But Jonathan Franklin, lawyer for LabCorp, which challenged the patent, said that if Metabolite's patent is upheld, then "Einstein could have patented E equals mc squared." By patenting the correlation that makes the vitamin-deficiency test work, Franklin said, Metabolite has "pre-emptive sweep" over all other tests, past and future, that draw conclusions from blood tests. Physicians who draw similar correlations in their work would also be infringers, Franklin suggested.
Franklin is a partner at Hogan & Hartson, the former employer of Chief Justice John Roberts Jr. Because of that connection, apparently, Roberts recused himself in the case and left the courtroom as the argument began.
Scientists patented the test for detecting vitamin B deficiencies in 1986. Metabolite sublicensed the patent to LabCorp, which performed the widely used test. But in 1998, LabCorp began using a different method for measuring homocysteine and stopped paying royalties to Metabolite. Metabolite sued, claiming patent infringement, and a federal district court jury in Colorado agreed. LabCorp was fined and enjoined from using any homocysteine test.

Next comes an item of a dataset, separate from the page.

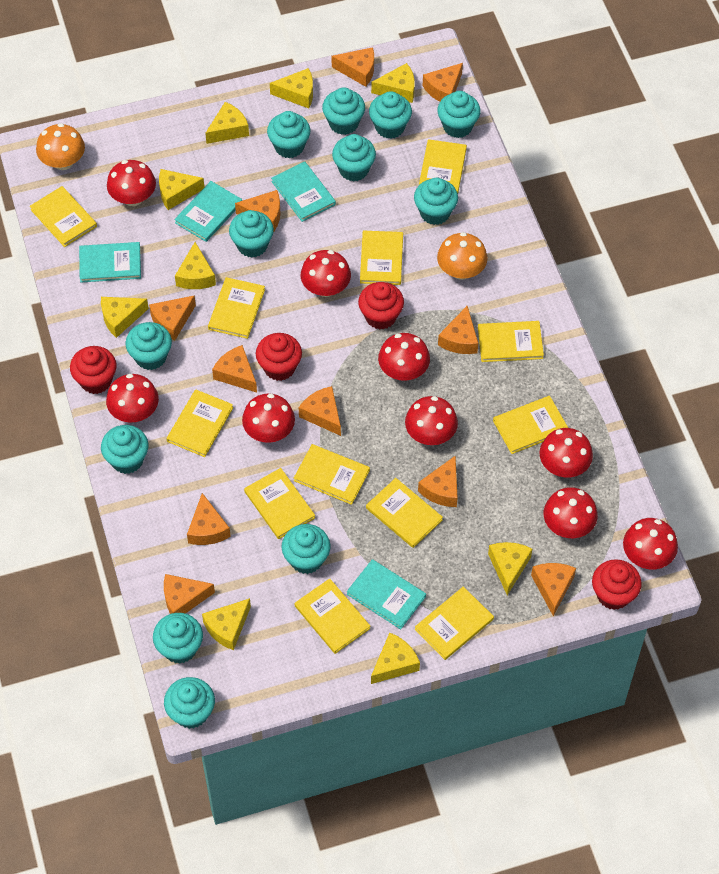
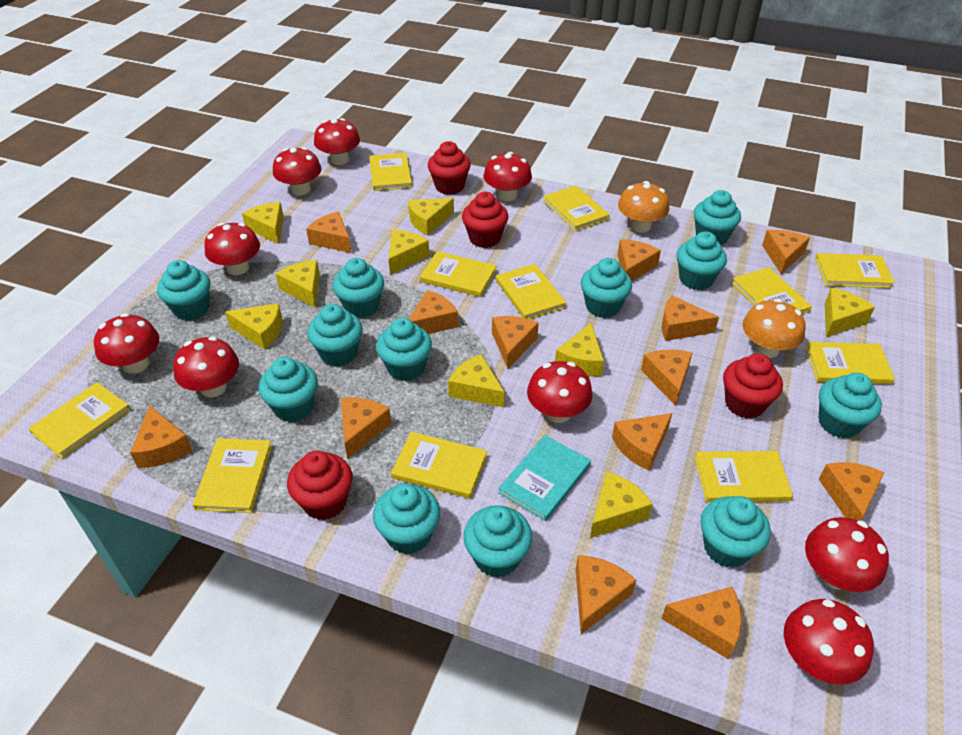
orange cheese: [149,295,196,341] [164,574,215,614] [187,493,231,545] [212,345,257,393] [235,190,280,231] [299,386,341,436] [332,47,374,87] [418,455,458,507] [423,63,463,102] [438,306,478,354] [531,563,576,616] = 11 -> [130,406,192,468] [306,212,352,253] [341,397,391,459] [409,290,458,334] [492,316,539,369] [576,555,636,634] [612,413,672,471] [618,239,661,281] [641,350,692,406] [661,587,741,660] [662,295,719,341] [762,230,810,274] [819,463,885,521] = 13
turquoise book: [79,242,141,283] [174,181,242,242] [271,161,336,222] [347,559,426,629] = 4 -> [498,435,591,521] = 1
yellow book: [30,186,97,247] [166,389,233,457] [208,277,265,339] [244,468,315,539] [294,444,370,505] [295,578,370,654] [360,231,403,285] [366,478,443,548] [415,587,494,660] [419,139,467,193] [478,321,544,362] [493,396,568,454] = 12 -> [28,382,130,459] [193,438,272,513] [369,153,412,191] [391,432,487,498] [420,251,497,297] [496,264,566,319] [543,186,610,231] [695,451,793,502] [732,267,812,314] [805,342,895,384] [815,253,895,288] = 11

The U.S. Court of Appeals for the Federal Circuit affirmed, finding that the patent was infringed whenever a physician made the association between elevated homocysteine levels and vitamin deficiency.
In its appeal to the high court, LabCorp said that as construed by the Federal Circuit, the patent gave Metabolite exclusive rights over "a basic scientific fact," akin to the laws of gravity. Metabolite counters that the patent is valid and properly drawn.
The case has drawn wide interest, including an opinion piece March 19 in The New York Times by best-selling author Michael Crichton. "We grant patents at a level of abstraction that is unwise and it's gotten us into trouble in the past," Crichton wrote. "Basic truths of nature can't be owned."
The Metabolite dispute is one of two key patent cases the Court is considering this month. On March 29 the justices will hear eBay v. MercExchange, which may have an even broader impact on patent holders. The question in the eBay case is how easy it should be for a patent holder to obtain an injunction against an infringer.